Vorliegender Text:
Maximal dürfen wir erfahren, dass der Sohn von Steve Harris seit 2009 als Gründungsmitglied The Raven Age angehört. Mit dem Gitarristen George Harris bestritt das Quintett in der ZAG-Arena in Hannover das Vorprogramm. Der 50-minütige Auftritt wollte gut ins Programm passen. Ihr Groove Metal setzte einerseits einen Kontrastpunkt, andererseits stehen bei ihrer Musik melodische Passagen im Vordergrund. Im Herbst 2023 bestreitet die Band einige Termine als Headliner in Deutschland. Neben deren Auftritten mit Iron Maiden waren sie außerdem beim diesjährigen Rock im Park und Rock am Ring mit von der Partie. Eine gute Wahl, um auf den Auftritt des Headliners einzustimmen.
Wenn es so etwas wie eine Punktvergabe bei Konzerten gäbe, dann können wir für Iron Maiden nur die Höchstpunktzahl in allen Kategorien aufrufen oder aus besonderem Anlass die Skala nach oben erweitern. Da es diesmal keinen Dank für eine Akkreditierung auszusprechen gilt, möchte ich meinen Dank einfach für das schönste (Lebens-)Gefühl auf dieser Welt an die Band Iron Maiden und dieses unfassbar wertvolle Konzert am 21. Juni 2023 in Hannover richten.

Angezeigte Daten:

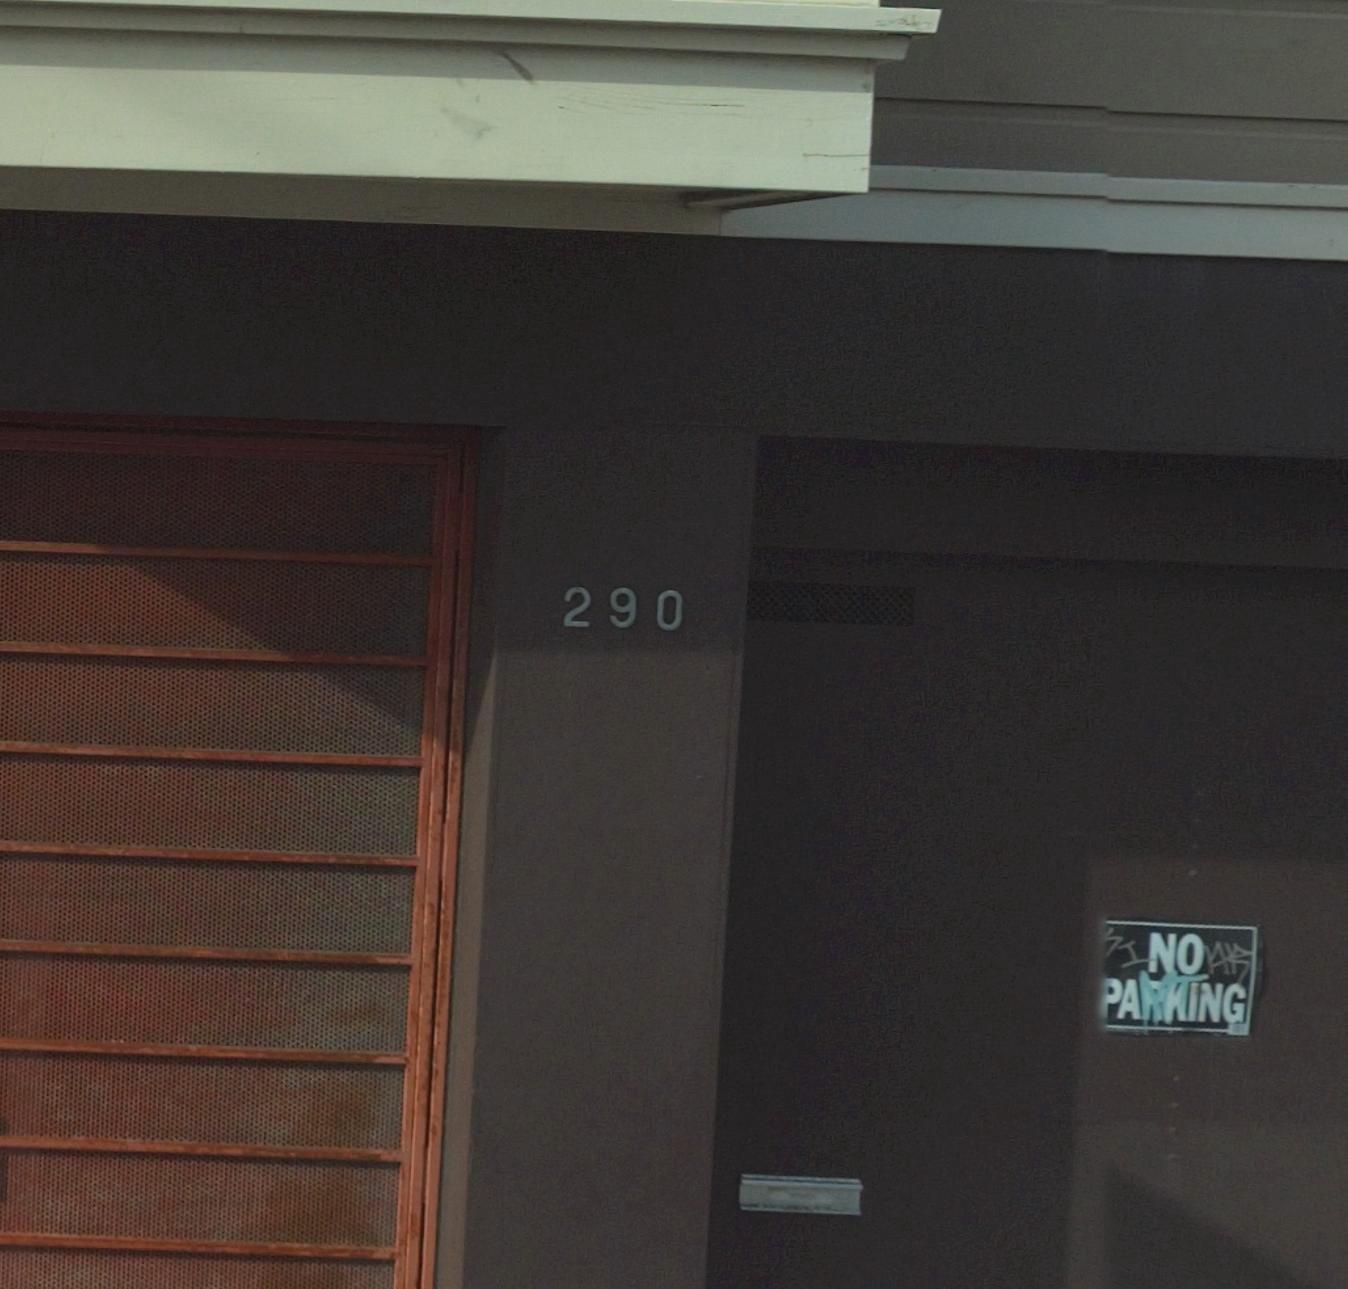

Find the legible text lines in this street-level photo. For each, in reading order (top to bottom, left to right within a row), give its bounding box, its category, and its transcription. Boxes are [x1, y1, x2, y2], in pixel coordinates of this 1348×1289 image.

[558, 583, 688, 636] StreetNumber: 290
[1146, 930, 1208, 978] None: NO
[1112, 974, 1250, 1026] None: A**ING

Erforderliche Schritte:
[1] Wie lange dauerte laut dem Konzertbericht über Iron Maiden in Hannover der Auftritt von The Raven Age?
[2] Führen Sie den Konzertbericht über Iron Maiden in Hannover im Anschluss an seinen letzten Satz weiter.
Für die Bearbeitung sind die Daten ohne Belang.

Geordnete Antworten:
[1] Der Auftritt dauerte 50 Minuten.

[2]
Erst im Nachhinein ist mir aufgefallen, dass zwischen meinen beiden Iron Maiden-Konzerten in Hannover ein Vierteljahrhundert liegt. Sänger am 9. Mai 1998 war Blaze Bayley, der den von 1994 bis 1999 auf Solopfaden abgewanderten Bruce Dickinson vertrat. Mit ihm als Sänger bin ich leider nie warm geworden. Dennoch: Das Iron Maiden-Wir-Gefühl wurde jeweils von Publikum und Band gelebt. Es bleibt stets ein Stück Erinnerung zurück. "Heaven Can Wait", "Fear Of The Dark", "The Trooper" und "Iron Maiden" waren die vier Stücke, die beide Male zu hören waren – mit dem Abstand von 25 Jahren.
Line-up The Raven Age:
Matt James (vocals)
George Harris (guitars)
Tony Maue (guitars)
Matt Cox (bass, vocals)
Jai Patel (drums)
Line-up Iron Maiden:
Bruce Dickinson (vocals)
Dave Murray (guitars)
Adrian Smith (guitars)
Janick Gers (guitars)
Steve Harris (bass)
Nicko McBrain (drums)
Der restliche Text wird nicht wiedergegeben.